### Texte choisi

Socrate. — Existe-t-il une seule chose qui ne soit ou bonne, ou mauvaise, ou neutre, entre le bien et le mal ?

Polos. — Il est de toute nécessité, Socrate, qu’une chose soit l’un ou l’autre.

Socrate. — Ainsi, tu appelles bonnes l’habileté, la santé, la richesse, et autres choses semblables ; mauvaises, celles qui sont le contraire.

Polos. — Oui.

Socrate. — Celles que tu regardes comme n’étant ni bonnes ni mauvaises, 468 ce sont celles qui participent tantôt au bien, tantôt au mal, et parfois sont indifférentes, comme de s’asseoir, de marcher, de courir, d’aller sur mer, ou encore comme le bois, la pierre et les objets de même sorte ? N’est-ce pas ton avis ? Ce que tu appelles des choses neutres, est-ce autre chose ?

Polos. — Non, c’est cela même.

######

▸ Exercices
[A] Pouvez-vous mettre à jour le passage du dialogue compris entre « Socrate. — Existe-t-il » et « Polos. — Oui. » inclus, en y remplaçant « la richesse » par « la beauté » ?
[B] Quelles actions le dialogue donne-t-il en exemple de choses neutres ?

### Enregistrements présentés

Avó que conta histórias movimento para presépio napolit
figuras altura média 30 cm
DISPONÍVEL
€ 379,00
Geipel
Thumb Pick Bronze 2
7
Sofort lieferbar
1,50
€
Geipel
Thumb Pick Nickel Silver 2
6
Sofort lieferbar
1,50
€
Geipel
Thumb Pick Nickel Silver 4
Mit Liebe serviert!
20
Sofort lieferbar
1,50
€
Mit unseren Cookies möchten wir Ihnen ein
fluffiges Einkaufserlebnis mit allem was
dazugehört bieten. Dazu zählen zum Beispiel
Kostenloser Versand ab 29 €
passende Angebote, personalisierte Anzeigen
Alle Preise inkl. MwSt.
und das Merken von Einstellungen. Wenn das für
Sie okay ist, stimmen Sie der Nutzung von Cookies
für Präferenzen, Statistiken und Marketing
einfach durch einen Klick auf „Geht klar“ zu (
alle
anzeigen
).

######
### Enregistrements présentés

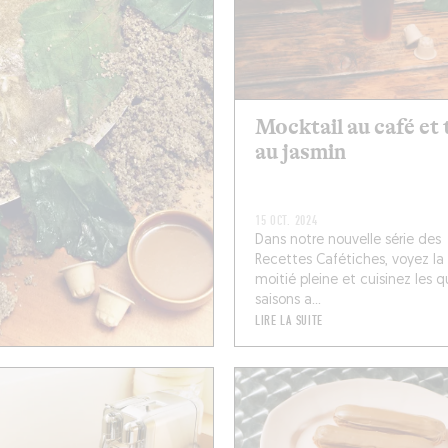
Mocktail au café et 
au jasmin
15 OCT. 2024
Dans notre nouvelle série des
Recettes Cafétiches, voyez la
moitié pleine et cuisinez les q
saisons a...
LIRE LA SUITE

######

▸ Réponses par exercice
[A]
Socrate. — Existe-t-il une seule chose qui ne soit ou bonne, ou mauvaise, ou neutre, entre le bien et le mal ?

Polos. — Il est de toute nécessité, Socrate, qu’une chose soit l’un ou l’autre.

Socrate. — Ainsi, tu appelles bonnes l’habileté, la santé, la beauté, et autres choses semblables ; mauvaises, celles qui sont le contraire.

Polos. — Oui.

[B] S'asseoir, marcher, courir, aller sur mer.